Charlotte Church pregnant for second time

The singer Charlotte Church has announced that she is expecting her second child with her rugby player boyfriend Gavin Henson.

Charlotte Church and Gavin Henson live near Bridgend in South Wales
Charlotte Church and Gavin Henson live near Bridgend in South Wales

The couple, whose daughter Ruby was born in September, are said to be 'delighted' by the news.

The baby is due in November but the star has vowed to press ahead with the filming of the third series of her chat show this summer.

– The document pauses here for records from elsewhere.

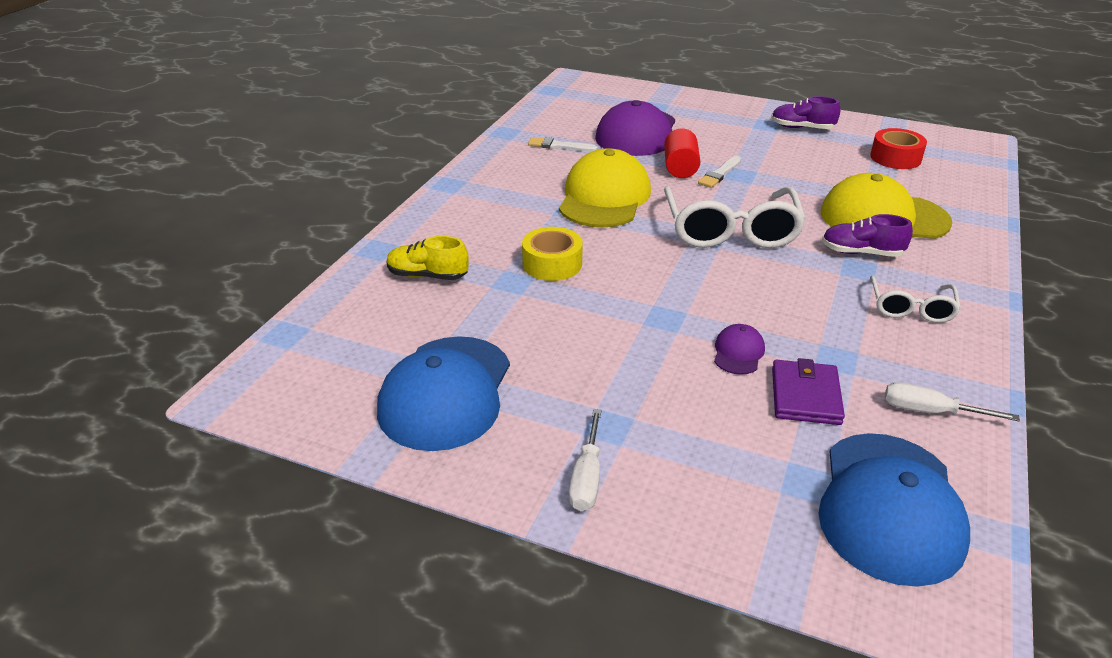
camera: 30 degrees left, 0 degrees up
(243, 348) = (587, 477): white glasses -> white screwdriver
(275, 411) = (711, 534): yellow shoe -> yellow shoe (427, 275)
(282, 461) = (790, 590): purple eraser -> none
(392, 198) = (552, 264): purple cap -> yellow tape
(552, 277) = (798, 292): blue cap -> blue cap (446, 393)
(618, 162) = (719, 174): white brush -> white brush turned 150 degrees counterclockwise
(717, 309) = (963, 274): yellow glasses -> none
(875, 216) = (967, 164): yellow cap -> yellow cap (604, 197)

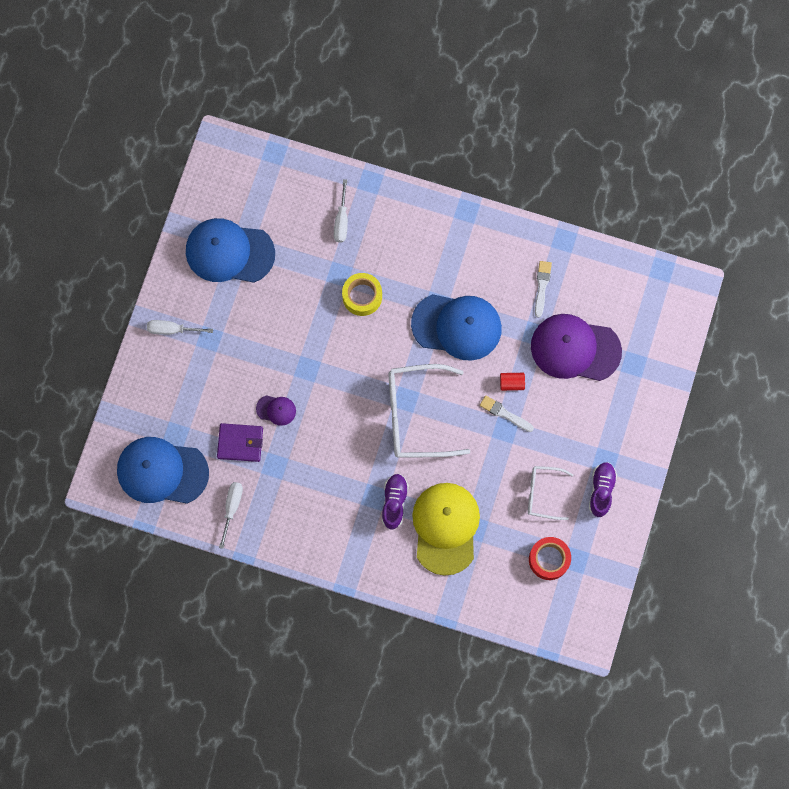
camera: 85 degrees right, 40 degrees up
(427, 275) = (341, 220): yellow shoe -> white screwdriver
(604, 197) = (457, 326): yellow cap -> blue cap
(680, 168) = (511, 383): red cylinder -> red cylinder, size x0.66
(911, 308) = (329, 520): white glasses -> white glasses (543, 493)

A statement published on Ms Church's official website said the couple were "delighted" to announce a second baby is on the way.

The statement said: "The couple are thrilled, as are their immediate families."

The 22-year-old, formerly known for her love of partying, has appeared to settle down since starting her family.

Speculation about a possible pregnancy was fuelled when Church was pictured looking particularly curvaceous.

She recently backed a campaign to encourage mothers to breast-feed.

She and Henson, 26, live in a spacious small-holding near Bridgend in South Wales.

Her mum Maria, 41, said: "People think Charlotte still loves nightclubs, but she is so much happier at home."

Church will continue as host of Channel 4's The Charlotte Church Show in July and August of this year.

Henson has missed the wales tour to South Africa with an ankle injury.